Kranz sets his stage well, even crafting an uncomfortably funny prologue in which an overaccommodating church employee (Breeda Wool) shows the room to grief counselor Kendra (Michelle N. Carter), who has set up the meeting. Once the quartet of parents sit down together, there’s a palpable awkwardness, not just between the two couples but also between Richard and Linda, who no longer live together. It’s not long, of course, before recriminations surface, uncomfortable questions are asked, and unwieldy emotions are unleashed.

There are any number of great potential audition monologues in “Mass,” but the piece ultimately never comes together, mainly because Kranz wants to create a terse real-time encounter between emotionally shattered people, but he also wants a nice resolution at the end of the film. (If you thought the movie wasn’t going to press upon the multiple meanings of the title, guess again.)
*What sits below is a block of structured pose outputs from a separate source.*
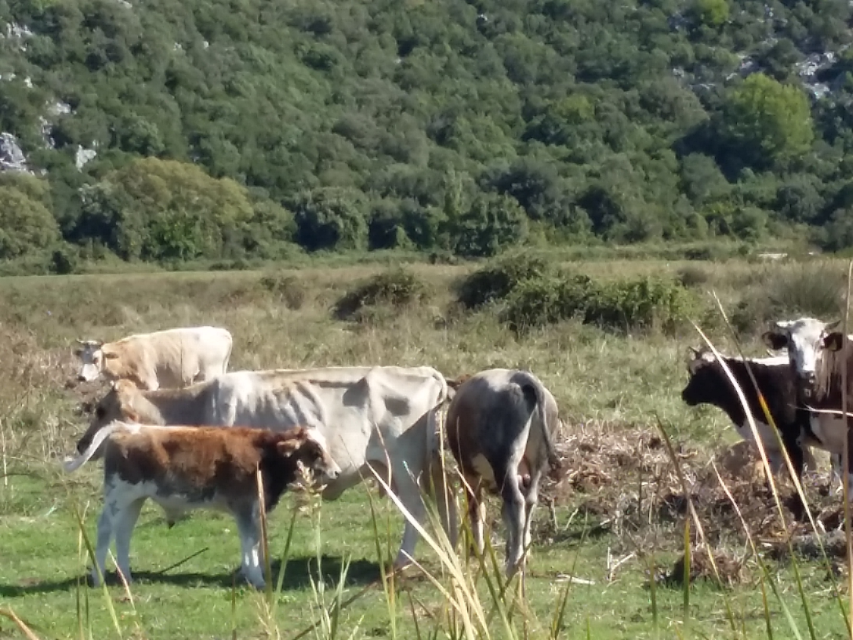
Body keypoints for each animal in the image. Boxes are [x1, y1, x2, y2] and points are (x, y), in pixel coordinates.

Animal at [63, 420, 340, 592]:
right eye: (315, 450)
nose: (336, 471)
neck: (265, 456)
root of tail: (128, 427)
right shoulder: (244, 506)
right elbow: (250, 542)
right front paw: (256, 578)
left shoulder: (251, 509)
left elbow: (252, 542)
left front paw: (250, 574)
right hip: (118, 496)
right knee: (105, 529)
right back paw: (98, 577)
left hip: (133, 500)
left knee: (123, 532)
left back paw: (126, 577)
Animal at [73, 324, 231, 390]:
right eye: (82, 358)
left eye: (96, 359)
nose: (81, 377)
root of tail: (222, 332)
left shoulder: (151, 384)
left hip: (210, 373)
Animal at [442, 368, 564, 576]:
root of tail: (521, 377)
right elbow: (503, 514)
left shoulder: (468, 471)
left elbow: (476, 509)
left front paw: (478, 550)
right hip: (538, 463)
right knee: (529, 501)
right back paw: (523, 555)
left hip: (504, 462)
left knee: (516, 501)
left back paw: (513, 564)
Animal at [680, 344, 840, 500]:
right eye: (689, 369)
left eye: (702, 372)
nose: (684, 394)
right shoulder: (771, 441)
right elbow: (770, 471)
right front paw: (770, 497)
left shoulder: (791, 437)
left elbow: (795, 471)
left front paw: (800, 500)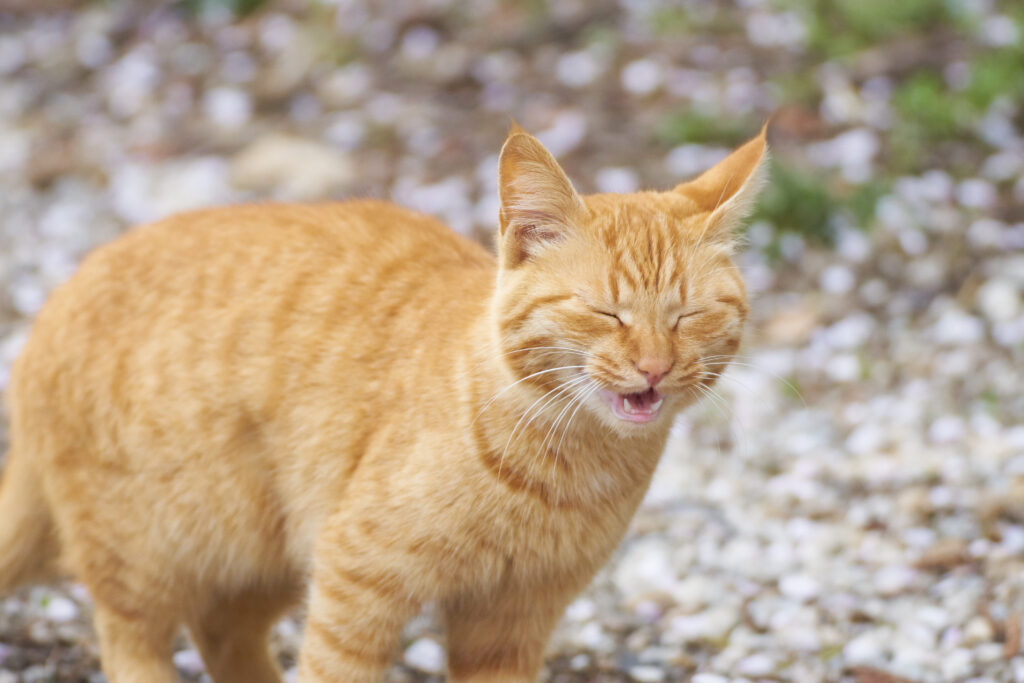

Either the tension of this meeting or the path to closure could be reasonably manageable over the course of a film, but getting away with both would appear to be beyond this first-timer. It certainly doesn’t help that Kranz violates the room-bound claustrophobia for Jay’s big outburst; for the first time in the film, Ryan Jackson-Healy’s camera gets shaky and editor Yang Hua Hu (“The Public”) takes us outside of the room, as though Kranz didn’t trust the actors to register the impact of the moment (or the audience to perceive that impact).

“Mass” is certainly crafted to be an actor’s showcase, and like many an actor-turned-director, Kranz has a strong eye for casting and a definite talent for getting the best from his ensemble. We think we can predict how righteous anger and/or guilt will guide these characters, but Isaacs, Dowd, Birney, and especially Plimpton find unexpected grace notes and understated moments of humanity, even when the plot is contorting these characters into rushed catharsis.

Deserving of special mention are sound designer Kevin Seaton and sound mixer Greg Picard; they get the echo and bounce of a church meeting-room just right, and the sound plays a key role in accentuating the tension and the close quarters. (To spin that old joke about New York City in movies, the room tone is a character here.)

The United States remains a country that has yet to resolve its issues around guns and its grief over so many of its citizens who die tragically and needlessly every year. Collectively, as a society, we need to address those issues and that grief, and that’s a gargantuan task that is beyond the scope of “Mass,” no matter how noble its intentions.